But although hugging is back and six people or two households can mix indoors, investors have so far failed to embrace the opportunities in UK equities, instead withdrawing £1 billion from UK large-cap and equity income funds last month alone*. The asset class remains very much out in the cold.
Darius McDermott, managing director at Chelsea Financial Services, commented: “UK equities are definitely cheap relative to other asset classes and geographies. The Brexit cloud is now gone, we’re well ahead in the race for vaccinations, UK GDP is already shooting up and inflation is high, so I’m surprised investors are not more positive about UK equities.”
But the question on investors’ minds is, what will people actually do? As Julian Chillingworth, chief investment officer at Rathbones, pointed out in a recent update, “It takes more than desire to make a transaction. Firstly, many people have had a tough time during the pandemic, either being made unemployed or being furloughed. They may want to jet off on a sun-drenched holiday, go out to restaurants, pubs and theatres, but they may not have the cash to do so.”
Others are more optimistic. ES R&M UK Recovery manager Hugh Sergeant, said: “The UK domestic economy looks very well set for at least the next 24 months; this is almost consensus now but is not at all reflected in the valuations of domestic recovery stocks. I am starting to think that the biggest risk to our portfolio is taking profits in the reflation and value trade too early. The reason I say that is that if this is really it (a paradigm shift, from deflation to reflation) then we are just in the foothills, and do I, a value manager (with ten years of pain under my belt) want to jump-off right at the beginning of a more positive cycle? No, I do not!”
And it’s not just UK equities that could do well. In his recent quarterly update, Artemis Corporate Bond manager Stephen Snowden said the fund benefited from its overweight exposure in COVID-19 impacted sectors such as pubs and restaurants, which outperformed on the back of positive news around the economy re-opening.
“We took advantage of new issues over the quarter to increase exposure to those sectors, buying Whitbread and adding to Greene King,” he said. “We think that these sectors will benefit from pent-up demand and increased domestic consumption. Generally, we have paid for these additions by selling bonds that were beneficiaries of the lockdown and where valuations offered little upside like GlaxoSmithKline and Tesco.”
For those wanting to back the Great British Bounce, here are six different ways you could invest:
For those wanting to invest across the UK stock market, a fund that invests in companies of all shapes and sizes could fit the bill. Liontrust Special Situations on the Chelsea Core Selection or Ninety One UK Alpha, are such examples.
If you have a slightly higher risk tolerance, the UK’s smallest companies are another option – this asset class has historically performed well in recovery phases. TB Amati UK Smaller Companies on the Chelsea Selection is worth a look, as is Unicorn UK Smaller Companies.
The manager of Edentree Responsible and Sustainable UK Equity fund believes the UK has a unique opportunity to take a global leadership position as a market for ESG investors, driven by several sustained industry trends and a more supportive macro-economic picture as we move through 2021. ASI UK Ethical Equity is another option.
While all the signs currently are for a strong economic recovery, further lockdowns are of course a possibility and a threat - as is higher inflation. As a result, the stock market could face volatility over the summer. Sanlam Enterprise and Threadneedle UK Extended Alpha both aim to make money from rising and falling share prices.
UK dividends took a hammering last year. Slowly but surely, however, companies that had to cut or cancel their payments are beginning to reinstate them. A fund with a value style to consider here is Threadneedle UK Equity Income.
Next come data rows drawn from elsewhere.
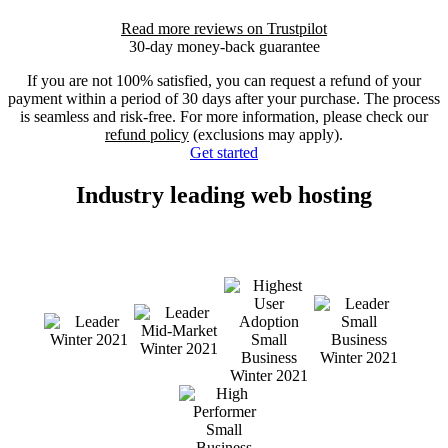
Read more reviews on Trustpilot
30-day money-back guarantee
If you are not 100% satisfied, you can request a refund of your
payment within a period of 30 days after your purchase. The process
is seamless and risk-free. For more information, please check our
refund policy
(exclusions may apply).
Get started
Industry leading web hosting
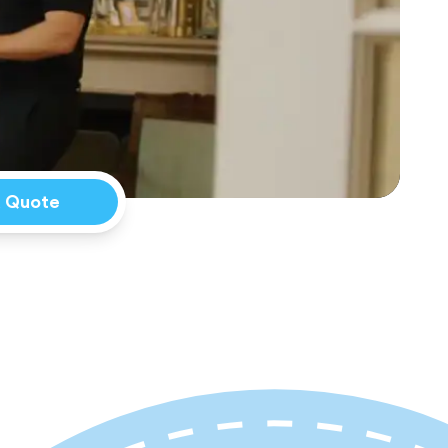
a Quote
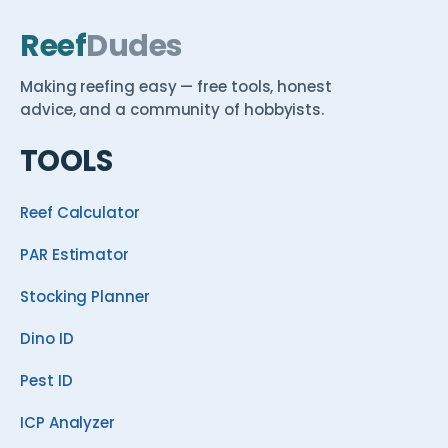
Reef
Dudes
Making reefing easy — free tools, honest
advice, and a community of hobbyists.
TOOLS
Reef Calculator
PAR Estimator
Stocking Planner
Dino ID
Pest ID
ICP Analyzer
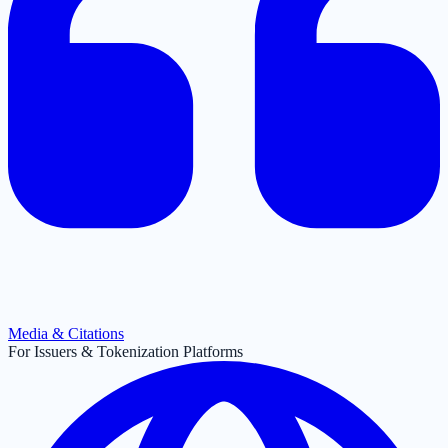
Media & Citations
For Issuers & Tokenization Platforms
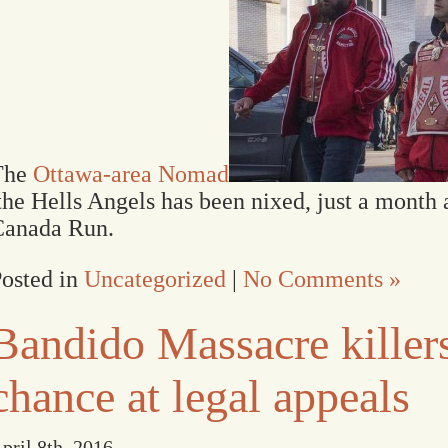
The
Ottawa-area Nomad
he Hells Angels has been nixed, just a month a
Canada Run.
osted in
Uncategorized
|
No Comments »
Bandido Massacre killers
chance at legal appeals
pril 8th, 2016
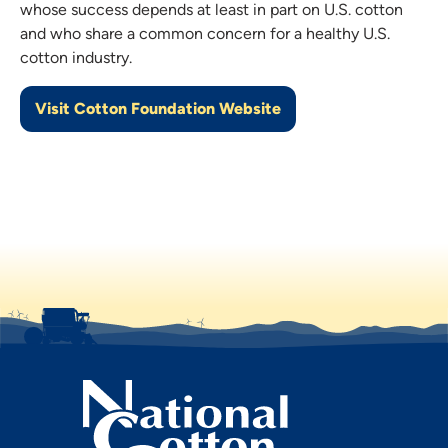
whose success depends at least in part on U.S. cotton
and who share a common concern for a healthy U.S.
cotton industry.
Visit Cotton Foundation Website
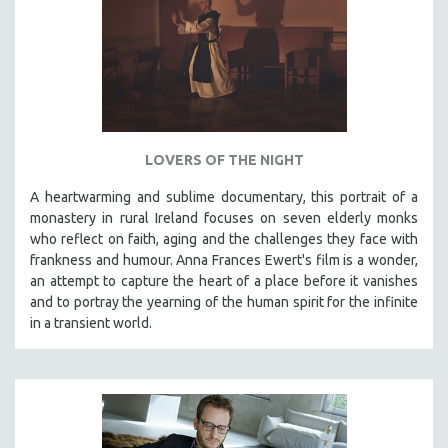
LOVERS OF THE NIGHT
A heartwarming and sublime documentary, this portrait of a
monastery in rural Ireland focuses on seven elderly monks
who reflect on faith, aging and the challenges they face with
frankness and humour. Anna Frances Ewert's film is a wonder,
an attempt to capture the heart of a place before it vanishes
and to portray the yearning of the human spirit for the infinite
in a transient world.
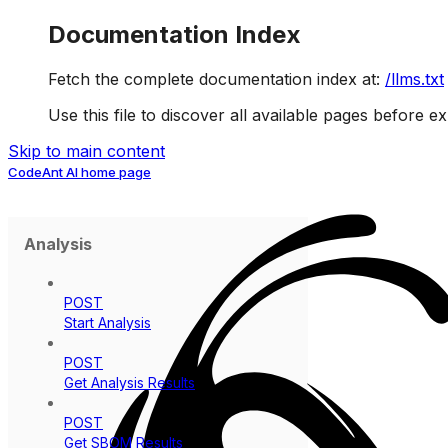
Documentation Index
Fetch the complete documentation index at:
/llms.txt
Use this file to discover all available pages before ex
Skip to main content
CodeAnt AI
home page
Analysis
POST
Start Analysis
POST
Get Analysis Results
POST
Get SBOM Results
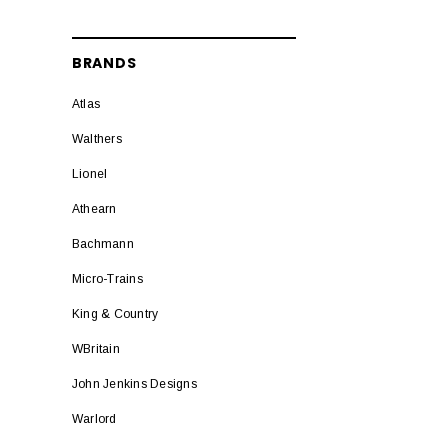
BRANDS
Atlas
Walthers
Lionel
Athearn
Bachmann
Micro-Trains
King & Country
WBritain
John Jenkins Designs
Warlord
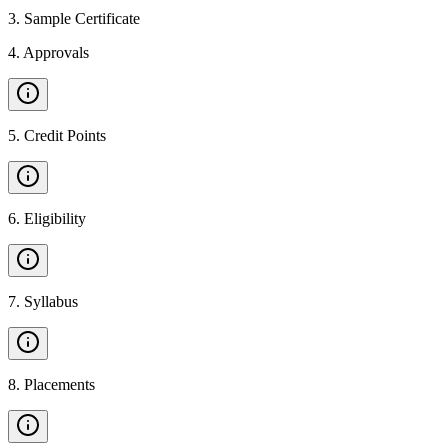
3
.
Sample Certificate
4
.
Approvals
5
.
Credit Points
6
.
Eligibility
7
.
Syllabus
8
.
Placements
GAM UK Equity Income is another option.
And finally, for those wanting a lower-risk approach, investing in the bonds of UK companies could be another way of participating in the economic recovery. Inflation is, of course, a danger for bond investors, but there are areas which perform better than others in this environment: financials being one of them. GAM Star Credit Opportunities specialises in this area, as does TwentyFour Corporate Bond.
*Source: Morningstar, FT Adviser, 19 May 2021
Past performance is not a reliable guide to future returns. You may not get back the amount originally invested, and tax rules can change over time. The views expressed are those of the author and do not constitute financial advice.